The living masters of this style of worldbuilding are writers like Jeff VanderMeer and China Mieville; their work swarms with gundarks, leaving the reader with a sense of having taken just one route through a labyrinth of possible stories. In Mieville’s Bas-lag books in particular, one gets the sense that even the author doesn’t know the full details of the sprawling histories he invokes, generating an almost reckless sense of wonder.
Achieving this technique can be harder than balancing the saddle on an Atlassian Pithecus, but if you get it right, it can offer twice the thrill.

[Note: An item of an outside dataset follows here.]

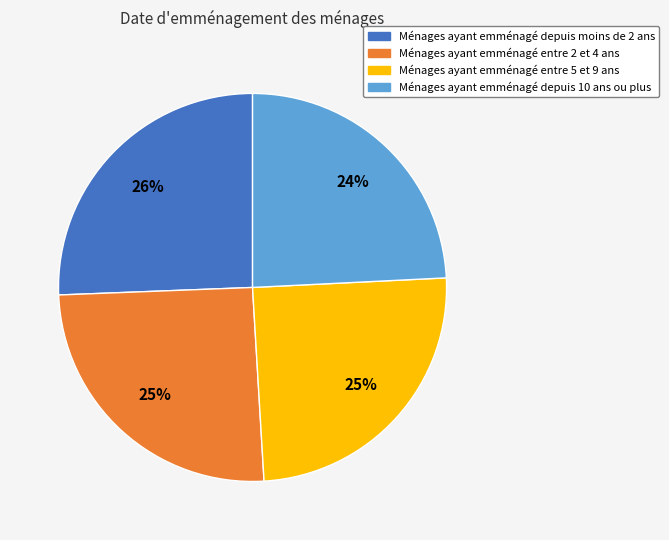

To the nearest percent, what is the average slice percentage?

25%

Nate Crowley lives in Walsall, near the big IKEA. A compulsive world builder, he is the author of The Death and Life of Schneider Wrack as well as the celebrated Daniel Barker’s Birthday. Nate is currently working on a text adventure about a haunted sales training manual called Big Mike Lunchtime’s Business Training ‘95, as well as the animated series Realms of Fightinge, and a new novel. You can find him as @Frogcroakley on twitter, where he is apparently worth a follow if you’re into that sort of thing.




Fine essay, I hope ‘Checkov’s Gundark’ soon become a standard phrase in the discussions of speculative writing. I am sharing links to this whereever I can.